Anastasia Hayes: At the MoMA

Going to MoMA is always a slightly stressful experience for me, the exact opposite of the Metropolitan Museum of Art. Whereas the latter museum is largely an affirmation of my tastes, the former constantly challenges how I conceive of “art.” The exhibition devoted to the Sixties staged some of the strongest assaults: Yayoi Kusama’s Accumulation No. 1, an armchair covered in cotton penises, confronted me, daring me to find something besides shock value in it. I can and appreciate recognize the feminist statement – it is useful to be reminded of the unmarked discourse of masculinity, ubiquitous but invisible. It was telling to learn via the audio guide that male critics of the period were so embarrassed by the piece’s profusion of phalluses that they simply refused to recognize them for what they most obviously are. I think it is important to force these kinds of conversations about gender and I can even appreciate the sloppy grin with which Kusama’s piece opens the subject up for debate. Yet I do have to ask whether the piece’s value is relative or absolute? There is some real wit to the piece but I am not convinced it portrays the kind of mastery as something like Goya’s The Disasters of War (1810-1820). The series of prints displays a technical mastery while delivering a devastating social commentary. Goya confronts the terrors of war with a stark directness, especially when documenting instances of sexual violence.

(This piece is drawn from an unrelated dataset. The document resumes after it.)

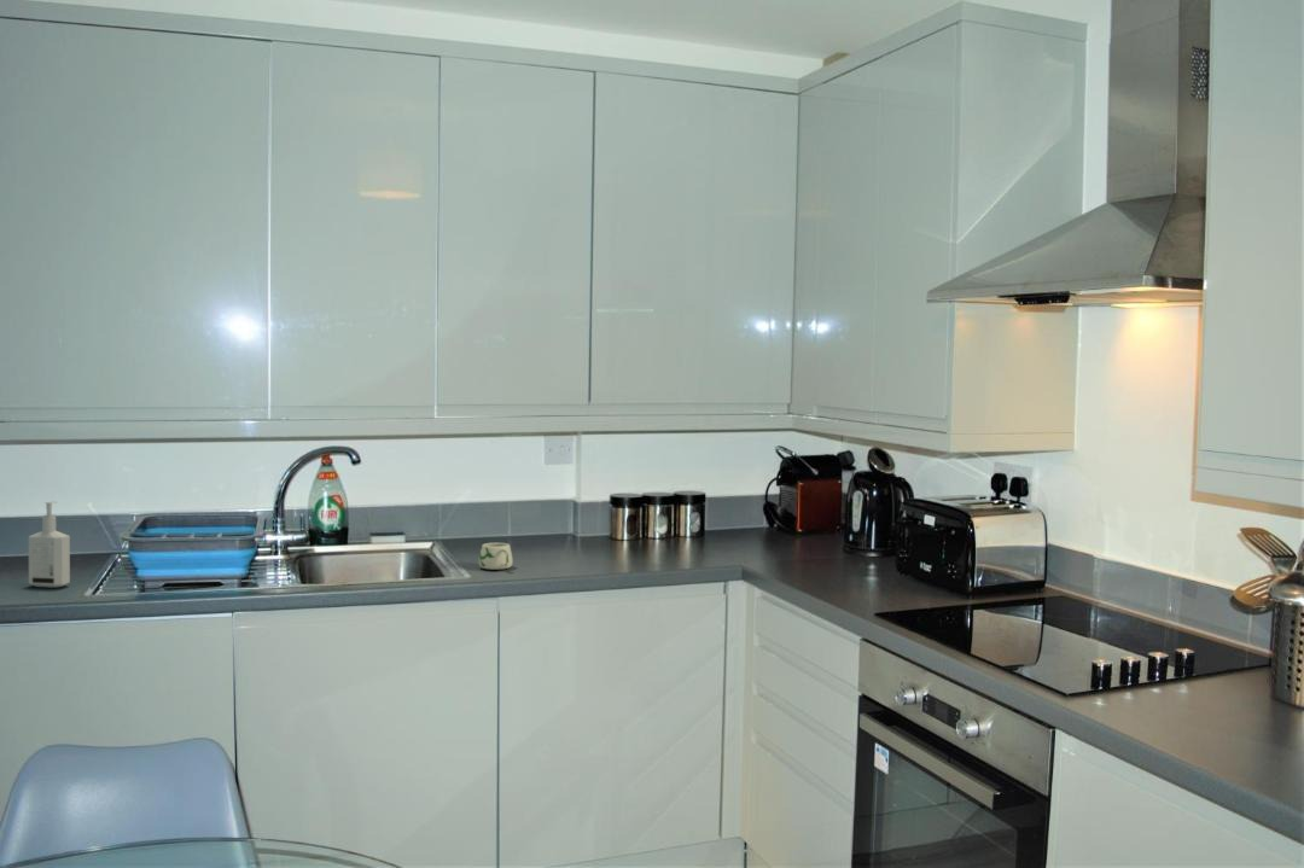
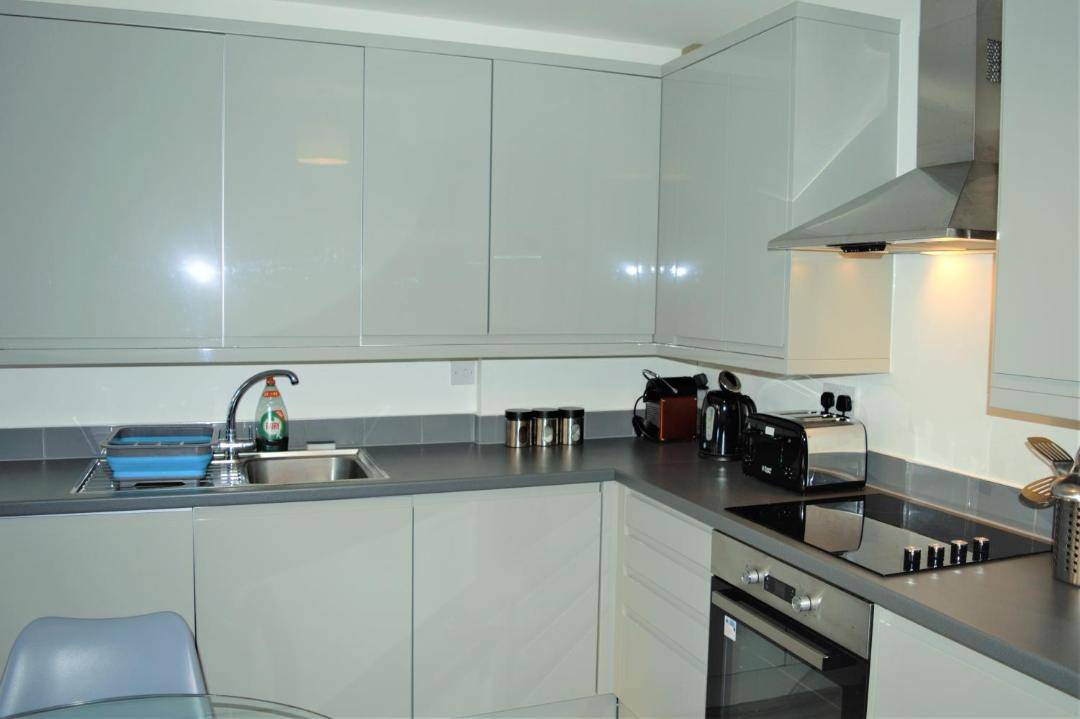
- bottle [28,500,71,588]
- mug [478,542,514,571]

The series’ images are stomach-churning but the impression they leave is more lasting than Kusama’s naughty chair. As Susan Sontag mentions, Goya’s images force his audience to recognize the troubling allure of images depicting Wrong and the necessity of looking at them head on. That is my problem with a significant amount of the Sixties’ artistic output. It attempts to elevate form high above content, abandoning the moral imperative of art. Andrei Tarkovsky, one of my favorite directors, put out Ivan’s Childhood the very same year Kusama revealed her study on phallic ubiquity to the art world. Just four years later, he would release his masterpiece, Andrei Rublev. Though derided in the West for his antiquated conception of the artist’s duty (namely, that they had a duty to disseminate [God’s] truth), I cannot help but respond to this idea of creative carrying with it some kind of moral imperative.